• **The data**:
Content starts

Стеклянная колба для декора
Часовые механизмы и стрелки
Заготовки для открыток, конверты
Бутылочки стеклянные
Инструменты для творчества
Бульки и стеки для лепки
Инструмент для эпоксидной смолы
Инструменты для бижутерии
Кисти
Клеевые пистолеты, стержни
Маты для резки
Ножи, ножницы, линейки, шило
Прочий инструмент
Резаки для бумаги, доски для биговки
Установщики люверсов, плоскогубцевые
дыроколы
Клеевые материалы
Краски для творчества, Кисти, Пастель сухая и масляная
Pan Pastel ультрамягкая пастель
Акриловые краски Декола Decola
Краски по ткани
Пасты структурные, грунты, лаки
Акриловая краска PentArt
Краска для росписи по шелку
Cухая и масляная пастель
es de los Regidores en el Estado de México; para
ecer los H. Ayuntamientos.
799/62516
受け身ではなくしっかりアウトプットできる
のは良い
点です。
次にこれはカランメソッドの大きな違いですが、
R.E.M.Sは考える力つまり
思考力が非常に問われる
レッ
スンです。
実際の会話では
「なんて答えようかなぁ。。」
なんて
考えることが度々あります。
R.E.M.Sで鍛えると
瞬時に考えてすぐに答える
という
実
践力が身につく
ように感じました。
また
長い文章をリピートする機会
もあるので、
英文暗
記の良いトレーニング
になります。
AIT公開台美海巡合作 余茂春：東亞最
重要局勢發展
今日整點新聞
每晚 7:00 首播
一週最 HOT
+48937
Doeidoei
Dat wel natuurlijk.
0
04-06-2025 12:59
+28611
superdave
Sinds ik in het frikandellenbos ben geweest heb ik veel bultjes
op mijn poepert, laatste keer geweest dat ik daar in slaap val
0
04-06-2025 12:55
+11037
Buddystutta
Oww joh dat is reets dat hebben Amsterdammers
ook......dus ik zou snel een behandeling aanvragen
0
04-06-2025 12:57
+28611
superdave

Content ends

• **What needs to be done**: Print the entries once more, identical in every line.

• **Your solution**:
Стеклянная колба для декора
Часовые механизмы и стрелки
Заготовки для открыток, конверты
Бутылочки стеклянные
Инструменты для творчества
Бульки и стеки для лепки
Инструмент для эпоксидной смолы
Инструменты для бижутерии
Кисти
Клеевые пистолеты, стержни
Маты для резки
Ножи, ножницы, линейки, шило
Прочий инструмент
Резаки для бумаги, доски для биговки
Установщики люверсов, плоскогубцевые
дыроколы
Клеевые материалы
Краски для творчества, Кисти, Пастель сухая и масляная
Pan Pastel ультрамягкая пастель
Акриловые краски Декола Decola
Краски по ткани
Пасты структурные, грунты, лаки
Акриловая краска PentArt
Краска для росписи по шелку
Cухая и масляная пастель
es de los Regidores en el Estado de México; para
ecer los H. Ayuntamientos.
799/62516
受け身ではなくしっかりアウトプットできる
のは良い
点です。
次にこれはカランメソッドの大きな違いですが、
R.E.M.Sは考える力つまり
思考力が非常に問われる
レッ
スンです。
実際の会話では
「なんて答えようかなぁ。。」
なんて
考えることが度々あります。
R.E.M.Sで鍛えると
瞬時に考えてすぐに答える
という
実
践力が身につく
ように感じました。
また
長い文章をリピートする機会
もあるので、
英文暗
記の良いトレーニング
になります。
AIT公開台美海巡合作 余茂春：東亞最
重要局勢發展
今日整點新聞
每晚 7:00 首播
一週最 HOT
+48937
Doeidoei
Dat wel natuurlijk.
0
04-06-2025 12:59
+28611
superdave
Sinds ik in het frikandellenbos ben geweest heb ik veel bultjes
op mijn poepert, laatste keer geweest dat ik daar in slaap val
0
04-06-2025 12:55
+11037
Buddystutta
Oww joh dat is reets dat hebben Amsterdammers
ook......dus ik zou snel een behandeling aanvragen
0
04-06-2025 12:57
+28611
superdave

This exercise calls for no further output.